(Chart comprehension data)
╔══
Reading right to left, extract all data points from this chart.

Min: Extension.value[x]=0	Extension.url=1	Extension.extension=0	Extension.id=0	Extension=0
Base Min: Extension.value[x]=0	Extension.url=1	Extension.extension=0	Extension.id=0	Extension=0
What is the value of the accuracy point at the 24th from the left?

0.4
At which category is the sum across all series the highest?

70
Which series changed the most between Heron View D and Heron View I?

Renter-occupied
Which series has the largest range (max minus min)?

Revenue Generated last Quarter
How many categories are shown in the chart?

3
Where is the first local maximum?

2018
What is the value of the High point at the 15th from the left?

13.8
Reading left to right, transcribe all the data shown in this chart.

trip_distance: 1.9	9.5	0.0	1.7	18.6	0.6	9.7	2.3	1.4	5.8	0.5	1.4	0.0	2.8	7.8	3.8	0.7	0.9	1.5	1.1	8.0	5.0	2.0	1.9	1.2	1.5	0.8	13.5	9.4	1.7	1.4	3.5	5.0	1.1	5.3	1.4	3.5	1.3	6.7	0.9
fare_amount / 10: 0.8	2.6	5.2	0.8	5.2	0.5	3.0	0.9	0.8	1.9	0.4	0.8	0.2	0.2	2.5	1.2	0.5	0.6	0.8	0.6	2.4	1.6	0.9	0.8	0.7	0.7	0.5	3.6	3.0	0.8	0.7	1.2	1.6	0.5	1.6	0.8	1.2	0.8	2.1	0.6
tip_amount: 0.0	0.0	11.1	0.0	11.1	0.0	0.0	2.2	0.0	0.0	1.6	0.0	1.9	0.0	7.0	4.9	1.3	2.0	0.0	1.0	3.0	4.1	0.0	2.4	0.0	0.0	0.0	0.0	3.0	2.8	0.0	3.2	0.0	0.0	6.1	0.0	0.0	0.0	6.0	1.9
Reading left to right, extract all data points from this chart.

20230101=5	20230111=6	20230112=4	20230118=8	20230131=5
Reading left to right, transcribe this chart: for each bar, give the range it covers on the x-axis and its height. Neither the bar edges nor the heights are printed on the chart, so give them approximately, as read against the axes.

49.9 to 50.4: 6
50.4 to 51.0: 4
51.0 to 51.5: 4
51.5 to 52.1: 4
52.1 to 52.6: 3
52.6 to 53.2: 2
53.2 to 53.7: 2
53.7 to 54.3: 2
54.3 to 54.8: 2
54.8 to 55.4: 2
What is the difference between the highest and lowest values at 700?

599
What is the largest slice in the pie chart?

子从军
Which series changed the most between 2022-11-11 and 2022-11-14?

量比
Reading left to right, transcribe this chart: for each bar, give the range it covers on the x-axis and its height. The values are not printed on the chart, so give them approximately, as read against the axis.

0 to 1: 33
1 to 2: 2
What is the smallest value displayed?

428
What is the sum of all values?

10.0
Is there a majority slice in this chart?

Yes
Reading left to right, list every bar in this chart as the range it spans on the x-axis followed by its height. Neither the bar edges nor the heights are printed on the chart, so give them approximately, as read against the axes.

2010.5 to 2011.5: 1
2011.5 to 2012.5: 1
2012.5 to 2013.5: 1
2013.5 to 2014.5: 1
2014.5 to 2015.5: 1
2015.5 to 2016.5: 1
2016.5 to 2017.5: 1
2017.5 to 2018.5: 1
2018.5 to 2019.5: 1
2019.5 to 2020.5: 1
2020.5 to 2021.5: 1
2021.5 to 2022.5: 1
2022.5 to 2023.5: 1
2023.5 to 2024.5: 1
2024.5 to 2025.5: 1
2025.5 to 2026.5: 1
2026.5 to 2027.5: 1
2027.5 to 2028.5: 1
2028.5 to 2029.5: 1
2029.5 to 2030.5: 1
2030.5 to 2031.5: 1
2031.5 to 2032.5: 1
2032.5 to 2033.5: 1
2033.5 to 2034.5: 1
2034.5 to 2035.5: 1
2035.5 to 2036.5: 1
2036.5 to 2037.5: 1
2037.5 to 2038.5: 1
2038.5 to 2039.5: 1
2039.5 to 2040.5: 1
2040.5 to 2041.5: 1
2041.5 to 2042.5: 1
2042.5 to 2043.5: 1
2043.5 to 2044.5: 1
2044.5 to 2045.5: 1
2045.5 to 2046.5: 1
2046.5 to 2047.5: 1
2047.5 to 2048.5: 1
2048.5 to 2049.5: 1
╚══
Rewrite the chart comprehension data above as a numbered list, leaving out the blank lines.

**Result below**
1. Reading right to left, extract all data points from this chart.
2. Min: Extension.value[x]=0	Extension.url=1	Extension.extension=0	Extension.id=0	Extension=0
3. Base Min: Extension.value[x]=0	Extension.url=1	Extension.extension=0	Extension.id=0	Extension=0
4. What is the value of the accuracy point at the 24th from the left?
5. 0.4
6. At which category is the sum across all series the highest?
7. 70
8. Which series changed the most between Heron View D and Heron View I?
9. Renter-occupied
10. Which series has the largest range (max minus min)?
11. Revenue Generated last Quarter
12. How many categories are shown in the chart?
13. 3
14. Where is the first local maximum?
15. 2018
16. What is the value of the High point at the 15th from the left?
17. 13.8
18. Reading left to right, transcribe all the data shown in this chart.
19. trip_distance: 1.9	9.5	0.0	1.7	18.6	0.6	9.7	2.3	1.4	5.8	0.5	1.4	0.0	2.8	7.8	3.8	0.7	0.9	1.5	1.1	8.0	5.0	2.0	1.9	1.2	1.5	0.8	13.5	9.4	1.7	1.4	3.5	5.0	1.1	5.3	1.4	3.5	1.3	6.7	0.9
20. fare_amount / 10: 0.8	2.6	5.2	0.8	5.2	0.5	3.0	0.9	0.8	1.9	0.4	0.8	0.2	0.2	2.5	1.2	0.5	0.6	0.8	0.6	2.4	1.6	0.9	0.8	0.7	0.7	0.5	3.6	3.0	0.8	0.7	1.2	1.6	0.5	1.6	0.8	1.2	0.8	2.1	0.6
21. tip_amount: 0.0	0.0	11.1	0.0	11.1	0.0	0.0	2.2	0.0	0.0	1.6	0.0	1.9	0.0	7.0	4.9	1.3	2.0	0.0	1.0	3.0	4.1	0.0	2.4	0.0	0.0	0.0	0.0	3.0	2.8	0.0	3.2	0.0	0.0	6.1	0.0	0.0	0.0	6.0	1.9
22. Reading left to right, extract all data points from this chart.
23. 20230101=5	20230111=6	20230112=4	20230118=8	20230131=5
24. Reading left to right, transcribe this chart: for each bar, give the range it covers on the x-axis and its height. Neither the bar edges nor the heights are printed on the chart, so give them approximately, as read against the axes.
25. 49.9 to 50.4: 6
26. 50.4 to 51.0: 4
27. 51.0 to 51.5: 4
28. 51.5 to 52.1: 4
29. 52.1 to 52.6: 3
30. 52.6 to 53.2: 2
31. 53.2 to 53.7: 2
32. 53.7 to 54.3: 2
33. 54.3 to 54.8: 2
34. 54.8 to 55.4: 2
35. What is the difference between the highest and lowest values at 700?
36. 599
37. What is the largest slice in the pie chart?
38. 子从军
39. Which series changed the most between 2022-11-11 and 2022-11-14?
40. 量比
41. Reading left to right, transcribe this chart: for each bar, give the range it covers on the x-axis and its height. The values are not printed on the chart, so give them approximately, as read against the axis.
42. 0 to 1: 33
43. 1 to 2: 2
44. What is the smallest value displayed?
45. 428
46. What is the sum of all values?
47. 10.0
48. Is there a majority slice in this chart?
49. Yes
50. Reading left to right, list every bar in this chart as the range it spans on the x-axis followed by its height. Neither the bar edges nor the heights are printed on the chart, so give them approximately, as read against the axes.
51. 2010.5 to 2011.5: 1
52. 2011.5 to 2012.5: 1
53. 2012.5 to 2013.5: 1
54. 2013.5 to 2014.5: 1
55. 2014.5 to 2015.5: 1
56. 2015.5 to 2016.5: 1
57. 2016.5 to 2017.5: 1
58. 2017.5 to 2018.5: 1
59. 2018.5 to 2019.5: 1
60. 2019.5 to 2020.5: 1
61. 2020.5 to 2021.5: 1
62. 2021.5 to 2022.5: 1
63. 2022.5 to 2023.5: 1
64. 2023.5 to 2024.5: 1
65. 2024.5 to 2025.5: 1
66. 2025.5 to 2026.5: 1
67. 2026.5 to 2027.5: 1
68. 2027.5 to 2028.5: 1
69. 2028.5 to 2029.5: 1
70. 2029.5 to 2030.5: 1
71. 2030.5 to 2031.5: 1
72. 2031.5 to 2032.5: 1
73. 2032.5 to 2033.5: 1
74. 2033.5 to 2034.5: 1
75. 2034.5 to 2035.5: 1
76. 2035.5 to 2036.5: 1
77. 2036.5 to 2037.5: 1
78. 2037.5 to 2038.5: 1
79. 2038.5 to 2039.5: 1
80. 2039.5 to 2040.5: 1
81. 2040.5 to 2041.5: 1
82. 2041.5 to 2042.5: 1
83. 2042.5 to 2043.5: 1
84. 2043.5 to 2044.5: 1
85. 2044.5 to 2045.5: 1
86. 2045.5 to 2046.5: 1
87. 2046.5 to 2047.5: 1
88. 2047.5 to 2048.5: 1
89. 2048.5 to 2049.5: 1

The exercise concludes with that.